▸ **Work to be completed**: Keep the pictures out, please, and set down every record exactly.

▸ **Record set**:
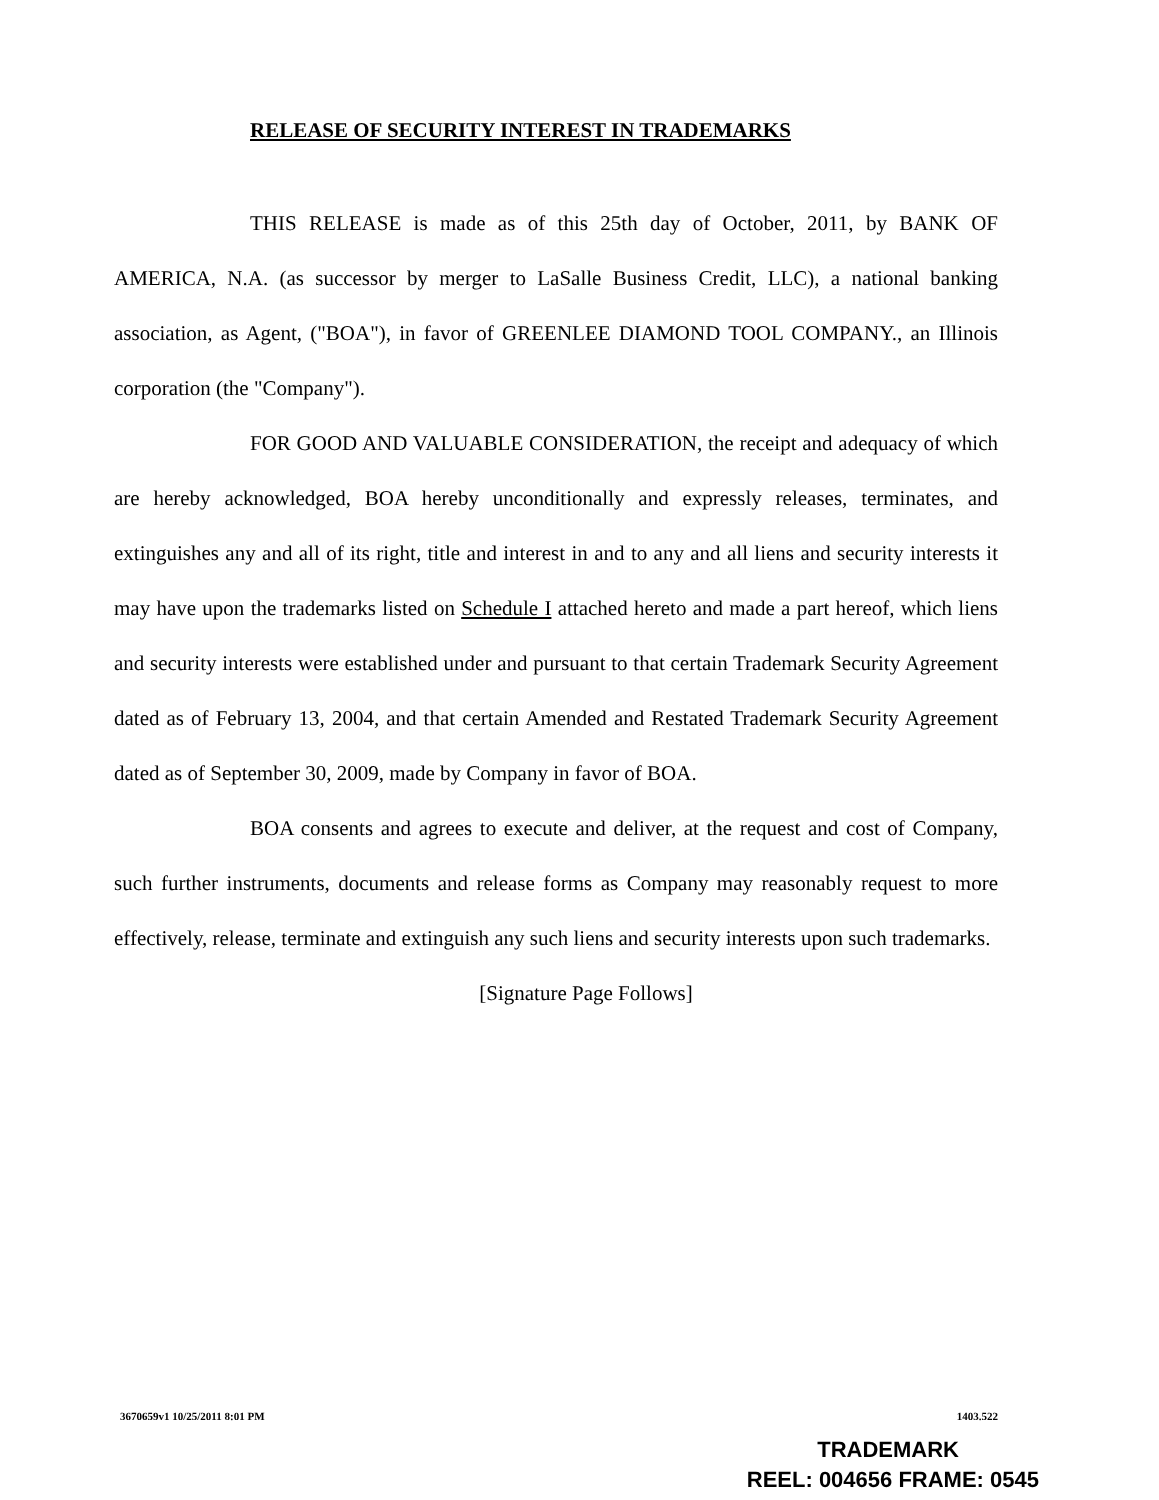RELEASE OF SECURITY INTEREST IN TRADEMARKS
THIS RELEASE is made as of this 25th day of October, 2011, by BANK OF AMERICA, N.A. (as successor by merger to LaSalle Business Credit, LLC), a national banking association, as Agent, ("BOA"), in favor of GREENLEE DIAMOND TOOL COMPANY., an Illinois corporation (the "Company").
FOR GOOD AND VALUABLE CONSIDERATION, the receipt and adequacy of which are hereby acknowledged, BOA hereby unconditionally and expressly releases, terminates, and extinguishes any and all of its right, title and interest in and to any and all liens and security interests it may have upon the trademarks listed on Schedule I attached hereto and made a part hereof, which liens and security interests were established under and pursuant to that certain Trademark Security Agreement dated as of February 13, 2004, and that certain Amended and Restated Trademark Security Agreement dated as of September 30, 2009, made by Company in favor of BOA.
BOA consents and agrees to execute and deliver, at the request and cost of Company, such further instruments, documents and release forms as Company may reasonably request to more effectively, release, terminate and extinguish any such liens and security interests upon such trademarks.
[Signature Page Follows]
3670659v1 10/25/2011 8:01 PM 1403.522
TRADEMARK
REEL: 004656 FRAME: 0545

▸ **Output of the task**:
RELEASE OF SECURITY INTEREST IN TRADEMARKS
THIS RELEASE is made as of this 25th day of October, 2011, by BANK OF AMERICA, N.A. (as successor by merger to LaSalle Business Credit, LLC), a national banking association, as Agent, ("BOA"), in favor of GREENLEE DIAMOND TOOL COMPANY., an Illinois corporation (the "Company").
FOR GOOD AND VALUABLE CONSIDERATION, the receipt and adequacy of which are hereby acknowledged, BOA hereby unconditionally and expressly releases, terminates, and extinguishes any and all of its right, title and interest in and to any and all liens and security interests it may have upon the trademarks listed on Schedule I attached hereto and made a part hereof, which liens and security interests were established under and pursuant to that certain Trademark Security Agreement dated as of February 13, 2004, and that certain Amended and Restated Trademark Security Agreement dated as of September 30, 2009, made by Company in favor of BOA.
BOA consents and agrees to execute and deliver, at the request and cost of Company, such further instruments, documents and release forms as Company may reasonably request to more effectively, release, terminate and extinguish any such liens and security interests upon such trademarks.
[Signature Page Follows]
3670659v1 10/25/2011 8:01 PM 1403.522
TRADEMARK
REEL: 004656 FRAME: 0545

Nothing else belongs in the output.